STUDY QUESTIONS >>
A: In the Sleeper essay, rewrite the stretch from "This success is" through "direct human benefit.", changing "space stations" to "orbital platforms".
B: According to the Sleeper essay, what does your resource balancing consist of in the second game?
C: Continue the Sleeper essay from its last sentence.

DOCUMENT EXCERPT >>

· · ·

The technological "advances" of recent times have veered away from this. Cryptocurrency; exploitative monetization practices across the media landscape; NFTs; metaverses; generative AI. None of these vehicles for wealth accumulation have had any real positive impact on the day to day of regular people. In a lot of cases, they have made life worse. 

The only concern the people of The Belt have regarding the corporations is that their war stay as far away from them as possible. One bad actor attempts to use the war as a means of profit - this is resoundingly rejected by people across the internal political spectrum of the Belt. Everyone from freedom fighters to their own people push back against this blatantly selfish grab for power, knowing how it will negatively effect absolutely everyone. 

In the absence of corporate oversight, meddling, control, care, mutual benefit - humanity still persists. Within the Sleeper universe - using cyberpunk as a genre launchpad - it's in the personal connections, the mutual aid, the joint belief that working together can help us overcome the most difficult of challenges, that binds the world together. 

Where the first game more explicitly ties your very survival to your reliance on others, the second shifts towards your ability to thrive amongst peers. Ditching your need for stabilizer to keep your body running, your resource balancing becomes that of food, fuel, provisions, and repair components. All of these can be acquired on your own, sure; but essentially every system introduced into the sequel builds on the benefit of surrounding yourself with community.

As an unofficial captain of a stolen ship, your ragtag crew grows over the course of the game. This crew can scavenge for resources every cycle, alleviating the financial burden of working your body to the synthetic bone just to afford the basics. When taking on large contract jobs, having 2 crew members with their own dice rolls is the difference between scraping by at best or failing at worst, and being able to clear objectives comfortably, coming out the other side better off than you were before.

This success is found in the community we have cobbled together, building something out of old technology left to lie fallow. The stolen ship which transforms into a home for yourselves is of corporate origin. The space stations, solar arrays and mining facilities you travel between are remnants left behind, borne of corporate negligence. The technology and history left to languish is rebuilt, repurposed, re-engineered for direct human benefit.

· · ·

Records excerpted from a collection
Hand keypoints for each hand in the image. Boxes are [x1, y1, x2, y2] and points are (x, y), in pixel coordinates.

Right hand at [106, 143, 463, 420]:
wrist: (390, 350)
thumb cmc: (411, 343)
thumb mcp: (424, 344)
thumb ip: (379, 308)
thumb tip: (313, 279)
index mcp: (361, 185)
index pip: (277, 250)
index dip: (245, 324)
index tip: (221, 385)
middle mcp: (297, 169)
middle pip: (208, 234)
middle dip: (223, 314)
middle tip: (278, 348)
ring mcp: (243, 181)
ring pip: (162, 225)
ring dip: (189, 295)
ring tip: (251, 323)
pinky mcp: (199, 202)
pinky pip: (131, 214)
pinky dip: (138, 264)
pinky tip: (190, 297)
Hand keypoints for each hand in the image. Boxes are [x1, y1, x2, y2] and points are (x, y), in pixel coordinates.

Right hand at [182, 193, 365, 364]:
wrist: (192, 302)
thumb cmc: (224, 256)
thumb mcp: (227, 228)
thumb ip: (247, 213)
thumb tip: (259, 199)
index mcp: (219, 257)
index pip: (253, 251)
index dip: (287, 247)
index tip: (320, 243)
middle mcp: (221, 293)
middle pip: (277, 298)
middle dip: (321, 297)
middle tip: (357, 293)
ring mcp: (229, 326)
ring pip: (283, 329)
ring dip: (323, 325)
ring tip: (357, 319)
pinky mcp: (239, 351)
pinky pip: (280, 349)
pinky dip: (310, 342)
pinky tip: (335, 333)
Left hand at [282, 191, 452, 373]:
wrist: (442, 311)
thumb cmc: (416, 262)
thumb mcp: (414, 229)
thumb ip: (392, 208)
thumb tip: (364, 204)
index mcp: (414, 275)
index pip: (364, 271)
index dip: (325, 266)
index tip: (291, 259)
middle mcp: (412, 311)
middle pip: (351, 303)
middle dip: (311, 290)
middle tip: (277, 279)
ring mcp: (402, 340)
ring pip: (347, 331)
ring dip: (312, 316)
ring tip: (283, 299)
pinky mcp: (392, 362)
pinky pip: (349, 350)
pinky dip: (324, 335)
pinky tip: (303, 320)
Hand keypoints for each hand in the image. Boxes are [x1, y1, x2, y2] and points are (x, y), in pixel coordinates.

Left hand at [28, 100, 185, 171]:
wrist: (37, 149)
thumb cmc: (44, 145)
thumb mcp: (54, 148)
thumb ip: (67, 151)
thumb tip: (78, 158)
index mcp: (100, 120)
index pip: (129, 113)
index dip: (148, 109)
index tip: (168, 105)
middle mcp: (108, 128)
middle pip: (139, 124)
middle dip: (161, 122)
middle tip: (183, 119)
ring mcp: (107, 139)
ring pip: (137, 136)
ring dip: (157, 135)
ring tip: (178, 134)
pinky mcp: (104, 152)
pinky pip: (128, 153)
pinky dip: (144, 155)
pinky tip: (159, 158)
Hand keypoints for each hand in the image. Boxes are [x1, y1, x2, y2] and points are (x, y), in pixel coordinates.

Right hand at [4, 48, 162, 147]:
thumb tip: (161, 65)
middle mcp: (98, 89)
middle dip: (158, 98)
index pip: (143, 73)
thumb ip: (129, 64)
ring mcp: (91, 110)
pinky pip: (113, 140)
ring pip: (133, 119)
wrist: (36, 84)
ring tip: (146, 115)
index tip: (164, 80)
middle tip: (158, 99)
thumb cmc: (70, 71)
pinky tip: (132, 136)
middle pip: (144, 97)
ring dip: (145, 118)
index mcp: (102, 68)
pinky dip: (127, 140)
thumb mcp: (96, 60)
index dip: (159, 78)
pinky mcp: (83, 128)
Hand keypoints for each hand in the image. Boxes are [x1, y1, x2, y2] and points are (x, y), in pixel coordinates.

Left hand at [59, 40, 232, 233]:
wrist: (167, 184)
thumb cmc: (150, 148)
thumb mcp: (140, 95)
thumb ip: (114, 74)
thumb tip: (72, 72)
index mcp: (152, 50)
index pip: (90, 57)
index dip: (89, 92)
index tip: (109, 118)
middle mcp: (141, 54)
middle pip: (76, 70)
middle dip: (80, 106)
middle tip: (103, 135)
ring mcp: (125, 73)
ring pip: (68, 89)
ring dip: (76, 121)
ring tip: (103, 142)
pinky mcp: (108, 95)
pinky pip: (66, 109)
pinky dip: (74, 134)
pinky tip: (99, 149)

· · ·

RESULTS OF THE EXERCISE >>
A:
This success is found in the community we have cobbled together, building something out of old technology left to lie fallow. The stolen ship which transforms into a home for yourselves is of corporate origin. The orbital platforms, solar arrays and mining facilities you travel between are remnants left behind, borne of corporate negligence. The technology and history left to languish is rebuilt, repurposed, re-engineered for direct human benefit.

B: Food, fuel, provisions, and repair components.

C:
I didn't plan it this way, but playing Citizen Sleeper 2 amongst the announcement and fallout of Microsoft/Xbox's "great reset" - where thousands of people's lives are again being upended, and yet more creative work disappearing into the void - inextricably ties them together in my mind. It's been clear for a while now that Microsoft, as a large corp with tentacles across everyone's lives through direct or indirect means, does not work for the benefit of humanity. Their tools are used for the destruction of an entire people, their continued over-investment in AI is degrading or outright breaking their own longstanding software, and their own internal teams continue to be shed over and over and over until there's nothing left. One of the largest corporations on earth continues to rake in billions in profit every month, while eroding humanity at every possible turn.

Yet, there are signs of positive change on an human level all around. Linux has, after years of being solely the realm of tech nerds, been expanding in user base. People are pushing back against Microsoft with boycotts, and it’s working. The AAA games industry that we once knew is collapsing, but games like Citizen Sleeper 2: Starward Vector can not only exist, but succeed.

Sometimes it is hard to see positives when we are hammered every single day with more chaos, more horror, more loss of control. But through community engagement, mutual assistance and connections made on a person to person level, we as people not only can, but will, overcome all of it. 

We can connect with the people around us. We can build our own futures. We can use the technologies these corporations leave to languish to create a better world.

A key for Citizen Sleeper 2: Starward Vector was provided by the publisher.